> [Task directions]:
Would you print all of the records below exactly, without skipping any?

[Saved data entries]
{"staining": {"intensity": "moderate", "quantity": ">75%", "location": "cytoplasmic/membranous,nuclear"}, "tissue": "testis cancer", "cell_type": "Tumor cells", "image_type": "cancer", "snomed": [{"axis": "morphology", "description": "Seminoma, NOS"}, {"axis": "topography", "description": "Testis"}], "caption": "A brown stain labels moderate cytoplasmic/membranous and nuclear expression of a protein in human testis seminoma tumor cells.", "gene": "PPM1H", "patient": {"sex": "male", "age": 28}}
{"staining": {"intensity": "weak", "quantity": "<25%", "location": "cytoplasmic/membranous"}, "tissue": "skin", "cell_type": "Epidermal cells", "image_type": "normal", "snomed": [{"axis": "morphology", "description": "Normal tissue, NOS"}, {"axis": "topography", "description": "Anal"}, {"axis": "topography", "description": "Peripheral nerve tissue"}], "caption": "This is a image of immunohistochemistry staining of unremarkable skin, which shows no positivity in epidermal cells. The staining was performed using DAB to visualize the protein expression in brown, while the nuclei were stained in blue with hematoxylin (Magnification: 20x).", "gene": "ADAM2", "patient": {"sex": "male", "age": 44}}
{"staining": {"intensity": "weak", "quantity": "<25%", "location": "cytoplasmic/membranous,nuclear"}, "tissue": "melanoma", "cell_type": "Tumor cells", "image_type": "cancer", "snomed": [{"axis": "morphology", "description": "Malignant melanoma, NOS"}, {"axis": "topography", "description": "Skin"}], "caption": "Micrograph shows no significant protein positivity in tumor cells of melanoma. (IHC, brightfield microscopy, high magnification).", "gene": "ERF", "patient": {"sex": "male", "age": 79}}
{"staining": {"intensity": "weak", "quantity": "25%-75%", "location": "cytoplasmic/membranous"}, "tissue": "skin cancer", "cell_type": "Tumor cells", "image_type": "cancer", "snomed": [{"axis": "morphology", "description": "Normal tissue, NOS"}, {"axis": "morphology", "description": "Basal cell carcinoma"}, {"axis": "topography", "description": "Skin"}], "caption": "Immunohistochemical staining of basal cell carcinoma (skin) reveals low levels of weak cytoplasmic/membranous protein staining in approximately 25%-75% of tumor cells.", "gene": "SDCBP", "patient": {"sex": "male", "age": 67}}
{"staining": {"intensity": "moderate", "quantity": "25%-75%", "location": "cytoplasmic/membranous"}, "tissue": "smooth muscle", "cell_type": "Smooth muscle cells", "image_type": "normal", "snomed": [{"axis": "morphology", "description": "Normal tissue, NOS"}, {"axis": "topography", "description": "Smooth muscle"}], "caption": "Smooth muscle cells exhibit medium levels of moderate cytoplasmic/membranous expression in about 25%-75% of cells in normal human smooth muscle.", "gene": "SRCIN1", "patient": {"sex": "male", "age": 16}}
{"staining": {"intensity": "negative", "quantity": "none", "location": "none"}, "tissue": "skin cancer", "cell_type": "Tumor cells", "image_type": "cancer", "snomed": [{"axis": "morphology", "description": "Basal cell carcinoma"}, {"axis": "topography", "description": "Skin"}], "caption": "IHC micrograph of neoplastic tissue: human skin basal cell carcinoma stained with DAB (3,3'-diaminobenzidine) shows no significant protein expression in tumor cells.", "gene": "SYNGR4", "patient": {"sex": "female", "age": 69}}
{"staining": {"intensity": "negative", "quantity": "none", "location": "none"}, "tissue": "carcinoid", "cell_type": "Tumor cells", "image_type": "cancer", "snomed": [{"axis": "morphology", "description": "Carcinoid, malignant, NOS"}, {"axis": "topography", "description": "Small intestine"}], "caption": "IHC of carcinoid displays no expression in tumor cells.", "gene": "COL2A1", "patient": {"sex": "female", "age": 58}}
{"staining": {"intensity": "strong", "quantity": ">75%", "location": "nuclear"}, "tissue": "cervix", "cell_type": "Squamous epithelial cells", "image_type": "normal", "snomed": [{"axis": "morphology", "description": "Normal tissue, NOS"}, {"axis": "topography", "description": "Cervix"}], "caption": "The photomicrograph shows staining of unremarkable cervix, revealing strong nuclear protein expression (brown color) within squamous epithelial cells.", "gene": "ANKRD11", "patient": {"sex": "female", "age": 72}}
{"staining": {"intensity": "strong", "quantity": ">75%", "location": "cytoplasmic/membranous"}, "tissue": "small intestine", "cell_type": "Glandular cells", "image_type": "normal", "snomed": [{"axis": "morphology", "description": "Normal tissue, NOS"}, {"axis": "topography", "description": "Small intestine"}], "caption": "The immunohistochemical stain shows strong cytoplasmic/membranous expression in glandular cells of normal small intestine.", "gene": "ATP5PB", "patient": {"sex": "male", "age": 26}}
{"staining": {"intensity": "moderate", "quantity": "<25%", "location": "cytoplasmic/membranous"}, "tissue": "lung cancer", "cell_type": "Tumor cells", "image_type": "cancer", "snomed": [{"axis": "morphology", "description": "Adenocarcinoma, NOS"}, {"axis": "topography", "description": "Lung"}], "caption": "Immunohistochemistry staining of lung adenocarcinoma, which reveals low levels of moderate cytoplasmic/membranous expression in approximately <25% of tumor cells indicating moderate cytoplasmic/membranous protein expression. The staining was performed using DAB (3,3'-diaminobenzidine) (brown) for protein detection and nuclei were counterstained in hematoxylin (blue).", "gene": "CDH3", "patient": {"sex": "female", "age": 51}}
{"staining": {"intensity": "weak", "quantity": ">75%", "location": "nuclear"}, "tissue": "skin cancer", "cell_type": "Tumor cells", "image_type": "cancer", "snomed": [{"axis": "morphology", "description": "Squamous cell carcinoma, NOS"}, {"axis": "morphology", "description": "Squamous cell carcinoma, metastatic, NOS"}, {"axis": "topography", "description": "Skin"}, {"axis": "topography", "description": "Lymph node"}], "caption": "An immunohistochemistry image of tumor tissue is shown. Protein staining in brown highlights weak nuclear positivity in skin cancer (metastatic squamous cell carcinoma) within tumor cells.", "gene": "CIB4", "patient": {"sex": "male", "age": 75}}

> [Task result]:
{"staining": {"intensity": "moderate", "quantity": ">75%", "location": "cytoplasmic/membranous,nuclear"}, "tissue": "testis cancer", "cell_type": "Tumor cells", "image_type": "cancer", "snomed": [{"axis": "morphology", "description": "Seminoma, NOS"}, {"axis": "topography", "description": "Testis"}], "caption": "A brown stain labels moderate cytoplasmic/membranous and nuclear expression of a protein in human testis seminoma tumor cells.", "gene": "PPM1H", "patient": {"sex": "male", "age": 28}}
{"staining": {"intensity": "weak", "quantity": "<25%", "location": "cytoplasmic/membranous"}, "tissue": "skin", "cell_type": "Epidermal cells", "image_type": "normal", "snomed": [{"axis": "morphology", "description": "Normal tissue, NOS"}, {"axis": "topography", "description": "Anal"}, {"axis": "topography", "description": "Peripheral nerve tissue"}], "caption": "This is a image of immunohistochemistry staining of unremarkable skin, which shows no positivity in epidermal cells. The staining was performed using DAB to visualize the protein expression in brown, while the nuclei were stained in blue with hematoxylin (Magnification: 20x).", "gene": "ADAM2", "patient": {"sex": "male", "age": 44}}
{"staining": {"intensity": "weak", "quantity": "<25%", "location": "cytoplasmic/membranous,nuclear"}, "tissue": "melanoma", "cell_type": "Tumor cells", "image_type": "cancer", "snomed": [{"axis": "morphology", "description": "Malignant melanoma, NOS"}, {"axis": "topography", "description": "Skin"}], "caption": "Micrograph shows no significant protein positivity in tumor cells of melanoma. (IHC, brightfield microscopy, high magnification).", "gene": "ERF", "patient": {"sex": "male", "age": 79}}
{"staining": {"intensity": "weak", "quantity": "25%-75%", "location": "cytoplasmic/membranous"}, "tissue": "skin cancer", "cell_type": "Tumor cells", "image_type": "cancer", "snomed": [{"axis": "morphology", "description": "Normal tissue, NOS"}, {"axis": "morphology", "description": "Basal cell carcinoma"}, {"axis": "topography", "description": "Skin"}], "caption": "Immunohistochemical staining of basal cell carcinoma (skin) reveals low levels of weak cytoplasmic/membranous protein staining in approximately 25%-75% of tumor cells.", "gene": "SDCBP", "patient": {"sex": "male", "age": 67}}
{"staining": {"intensity": "moderate", "quantity": "25%-75%", "location": "cytoplasmic/membranous"}, "tissue": "smooth muscle", "cell_type": "Smooth muscle cells", "image_type": "normal", "snomed": [{"axis": "morphology", "description": "Normal tissue, NOS"}, {"axis": "topography", "description": "Smooth muscle"}], "caption": "Smooth muscle cells exhibit medium levels of moderate cytoplasmic/membranous expression in about 25%-75% of cells in normal human smooth muscle.", "gene": "SRCIN1", "patient": {"sex": "male", "age": 16}}
{"staining": {"intensity": "negative", "quantity": "none", "location": "none"}, "tissue": "skin cancer", "cell_type": "Tumor cells", "image_type": "cancer", "snomed": [{"axis": "morphology", "description": "Basal cell carcinoma"}, {"axis": "topography", "description": "Skin"}], "caption": "IHC micrograph of neoplastic tissue: human skin basal cell carcinoma stained with DAB (3,3'-diaminobenzidine) shows no significant protein expression in tumor cells.", "gene": "SYNGR4", "patient": {"sex": "female", "age": 69}}
{"staining": {"intensity": "negative", "quantity": "none", "location": "none"}, "tissue": "carcinoid", "cell_type": "Tumor cells", "image_type": "cancer", "snomed": [{"axis": "morphology", "description": "Carcinoid, malignant, NOS"}, {"axis": "topography", "description": "Small intestine"}], "caption": "IHC of carcinoid displays no expression in tumor cells.", "gene": "COL2A1", "patient": {"sex": "female", "age": 58}}
{"staining": {"intensity": "strong", "quantity": ">75%", "location": "nuclear"}, "tissue": "cervix", "cell_type": "Squamous epithelial cells", "image_type": "normal", "snomed": [{"axis": "morphology", "description": "Normal tissue, NOS"}, {"axis": "topography", "description": "Cervix"}], "caption": "The photomicrograph shows staining of unremarkable cervix, revealing strong nuclear protein expression (brown color) within squamous epithelial cells.", "gene": "ANKRD11", "patient": {"sex": "female", "age": 72}}
{"staining": {"intensity": "strong", "quantity": ">75%", "location": "cytoplasmic/membranous"}, "tissue": "small intestine", "cell_type": "Glandular cells", "image_type": "normal", "snomed": [{"axis": "morphology", "description": "Normal tissue, NOS"}, {"axis": "topography", "description": "Small intestine"}], "caption": "The immunohistochemical stain shows strong cytoplasmic/membranous expression in glandular cells of normal small intestine.", "gene": "ATP5PB", "patient": {"sex": "male", "age": 26}}
{"staining": {"intensity": "moderate", "quantity": "<25%", "location": "cytoplasmic/membranous"}, "tissue": "lung cancer", "cell_type": "Tumor cells", "image_type": "cancer", "snomed": [{"axis": "morphology", "description": "Adenocarcinoma, NOS"}, {"axis": "topography", "description": "Lung"}], "caption": "Immunohistochemistry staining of lung adenocarcinoma, which reveals low levels of moderate cytoplasmic/membranous expression in approximately <25% of tumor cells indicating moderate cytoplasmic/membranous protein expression. The staining was performed using DAB (3,3'-diaminobenzidine) (brown) for protein detection and nuclei were counterstained in hematoxylin (blue).", "gene": "CDH3", "patient": {"sex": "female", "age": 51}}
{"staining": {"intensity": "weak", "quantity": ">75%", "location": "nuclear"}, "tissue": "skin cancer", "cell_type": "Tumor cells", "image_type": "cancer", "snomed": [{"axis": "morphology", "description": "Squamous cell carcinoma, NOS"}, {"axis": "morphology", "description": "Squamous cell carcinoma, metastatic, NOS"}, {"axis": "topography", "description": "Skin"}, {"axis": "topography", "description": "Lymph node"}], "caption": "An immunohistochemistry image of tumor tissue is shown. Protein staining in brown highlights weak nuclear positivity in skin cancer (metastatic squamous cell carcinoma) within tumor cells.", "gene": "CIB4", "patient": {"sex": "male", "age": 75}}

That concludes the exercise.